MazF Toxin and Its Contribution to Phage Resistance in Staphylococcus aureus.

Abstract

Methicillin-resistant Staphylococcus aureus (MRSA) is one of the most concerning pathogens, especially in healthcare settings with significant clinical and economic burdens. In recent years, the decline in antibiotic development has highlighted the need for alternative treatments. Consequently, phage therapy offers a promising alternative to combat MRSA infections with specific targeting and notable efficacy. However, to achieve successful clinical application of phage therapy, it is crucial to study mechanisms that drive phage resistance. It has been reported that in some gram-negative bacteria, toxin-antitoxin (TA) systems play a role in phage resistance. This project aimed to study the endoribonuclease MazF toxin of the type II TA system and its contribution to phage resistance in S. aureus through different phenotypic and molecular tests.
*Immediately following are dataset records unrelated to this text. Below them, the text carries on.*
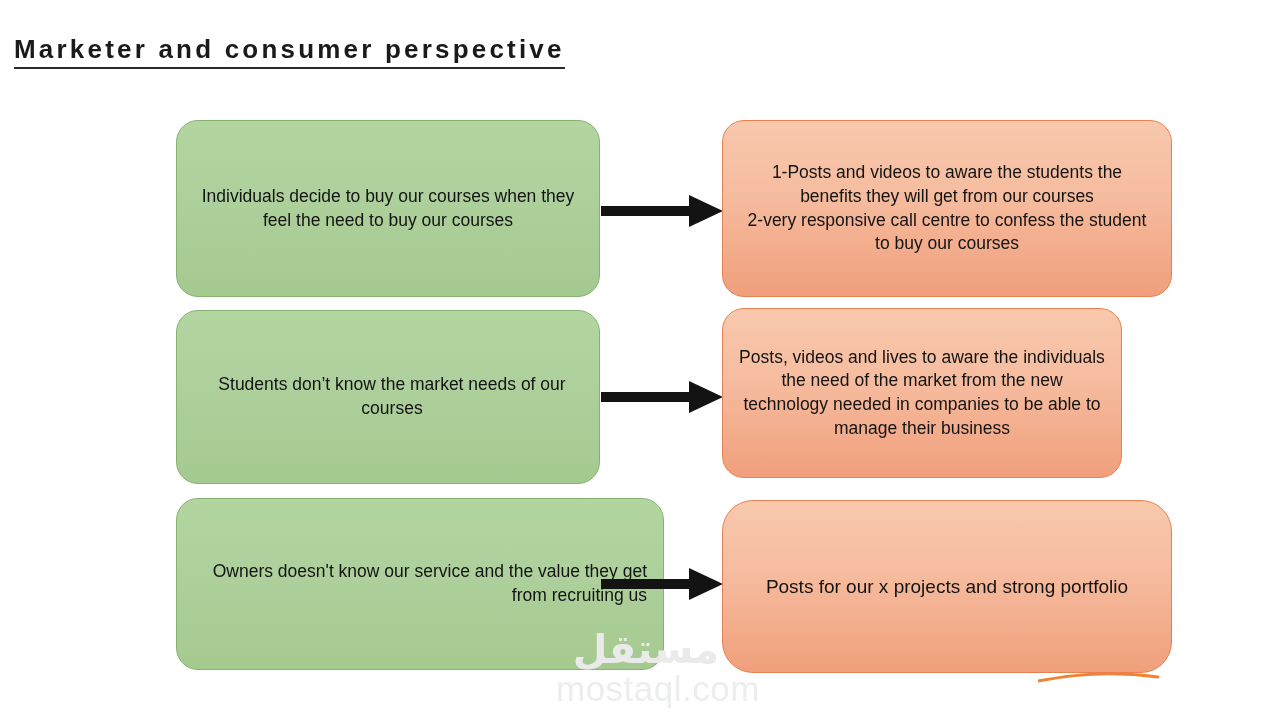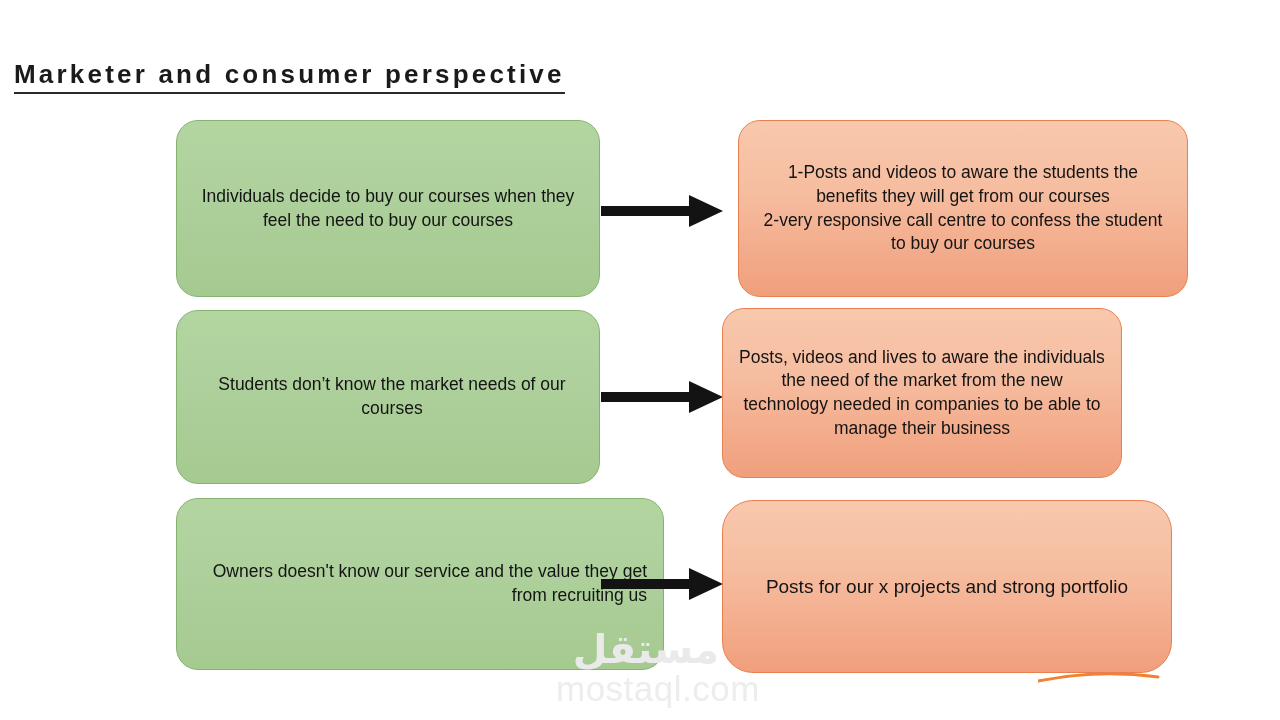--- a/index.html
+++ b/index.html
@@ -31,21 +31,20 @@
     top: 36px;
     font-size: 26px;
     font-weight: bold;
     color: #1a1a1a;
     letter-spacing: 3.2px;
     white-space: nowrap;
     border-bottom: 2px solid #2a2a2a;
     padding-bottom: 4px;
     line-height: 1.05;
     font-family: "Liberation Sans", sans-serif;
-    margin-top: 25px;
   }
 
   
   #watermark {
     position: absolute;
     left: 556px;
     top: 628px;
     width: 180px;
     height: 82px;
     text-align: center;
@@ -136,21 +135,21 @@
   <div class="node green" style="left:176px; top:120px; width:424px; height:177px;">
     <div class="node-text">Individuals decide to buy our courses when they feel the need to buy our courses</div>
   </div>
 
   <div class="arrow" style="left:601px; top:193px; width:123px; height:36px;">
     <svg width="123" height="36" viewBox="0 0 123 36">
       <path d="M0 13 L88 13 L88 2 L122 18 L88 34 L88 23 L0 23 Z" fill="#131313"></path>
     </svg>
   </div>
 
-  <div class="node orange" style="left:722px; top:120px; width:450px; height:177px;margin-left:16px;">
+  <div class="node orange" style="left:722px; top:120px; width:450px; height:177px;">
     <div class="node-text">1-Posts and videos to aware the students the benefits they will get from our courses
 2-very responsive call centre to confess the student to buy our courses</div>
   </div>
 
   <div class="node green" style="left:176px; top:310px; width:424px; height:174px;padding-left:24px;">
     <div class="node-text">Students don’t know the market needs of our courses</div>
   </div>
 
   <div class="arrow" style="left:601px; top:379px; width:123px; height:36px;">
     <svg width="123" height="36" viewBox="0 0 123 36">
Initially, to assess MazF antiphage activity range, we evaluated the plating efficiency of Staphylococcal phage serogroups D, A and F on S. aureus JE2 mutant with a transposon insertion in mazF. The results showed that mazF mutation leads to a significant increase in susceptibility to infection by all tested phages by at least 2.1-fold compared to the wild-type. This susceptibility phenotype was also observed in mazF-transduced S. aureus COL and MW2 strains, demonstrating significantly more susceptibility to phage infection than their wild-type strains. Moreover, growth curve analysis during phage infection showed that the growth pattern of the mazF mutant strain was notably worse over time than the wild-type strain, further suggesting MazF phage resistance role. Furthermore, mazF expression post-phage infection was evaluated using RT-qPCR. The relative gene expression analysis indicated significant upregulation of mazF in response to phage infection when compared to untreated control. Our findings suggest a crucial role of MazF toxin in phage resistance in S. aureus. Also, it could point to a promising direction to support the development of phage therapy against MRSA infections.